Since the appearance of animals in the history of the earth, there have been five drastic species extinctions.

Quite a few researchers now see a sixth approaching: 38 percent of the net plant production in the biosphere is already in the service of human use.

Biodiversity is therefore in steep descent.

In order to put a stop to it, larger areas would have to be withdrawn from people.

A proposal to be discussed at a UN conference in Kunming, China at the end of April aims to place 30 percent of all land and sea areas on earth under nature protection.

A research group led by Roslyn Henry from the University of Edinburgh has now calculated in

Nature Sustainability

what the associated renunciation of the use of land as agricultural land would mean for feeding the world population.
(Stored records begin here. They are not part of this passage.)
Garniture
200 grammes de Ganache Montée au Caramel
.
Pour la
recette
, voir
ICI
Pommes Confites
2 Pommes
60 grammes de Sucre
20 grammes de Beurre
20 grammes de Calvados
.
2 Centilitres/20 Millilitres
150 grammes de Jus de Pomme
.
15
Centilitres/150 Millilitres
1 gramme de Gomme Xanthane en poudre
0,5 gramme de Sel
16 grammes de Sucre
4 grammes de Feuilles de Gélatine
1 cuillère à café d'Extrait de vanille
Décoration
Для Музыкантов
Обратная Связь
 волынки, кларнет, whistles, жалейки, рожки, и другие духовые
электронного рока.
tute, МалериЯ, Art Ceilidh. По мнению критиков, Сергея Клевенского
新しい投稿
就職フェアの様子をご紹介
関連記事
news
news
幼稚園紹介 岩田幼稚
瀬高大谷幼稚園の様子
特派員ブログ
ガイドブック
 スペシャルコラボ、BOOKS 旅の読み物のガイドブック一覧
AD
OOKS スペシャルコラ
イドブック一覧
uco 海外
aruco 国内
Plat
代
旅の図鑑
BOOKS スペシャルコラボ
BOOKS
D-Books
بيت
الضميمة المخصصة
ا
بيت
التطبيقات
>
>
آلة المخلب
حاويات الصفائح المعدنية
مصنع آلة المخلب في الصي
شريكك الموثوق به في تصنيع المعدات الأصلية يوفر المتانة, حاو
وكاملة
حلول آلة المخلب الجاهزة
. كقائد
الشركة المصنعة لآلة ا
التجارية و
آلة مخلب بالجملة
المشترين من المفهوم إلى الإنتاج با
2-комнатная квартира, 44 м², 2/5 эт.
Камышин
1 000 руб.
They believe that strict implementation of such plans would cost around 200,000 lives by 2040, mostly in sub-Saharan Africa and southern Asia.

Because it is precisely in the species-rich tropics that people can afford less of the more expensive, because scarce, foods, including purely plant-based ones.

It is not often that such conflicting goals are named so harshly.

One likes to imagine that everything will be fine with regard to the destruction of nature if global nutrition is only local, ecological and meatless.

However, one should perhaps get used to the idea that this is not enough.

If nature has more to lose in the poorer regions of the world, then the richer part must subsidize nature conservation there, also with food supplies and permanently, not as development aid.

The dependencies that this creates or perpetuates will be criticized.

But the dependencies are mutual.

Either way, we can't get out of the globalization thing.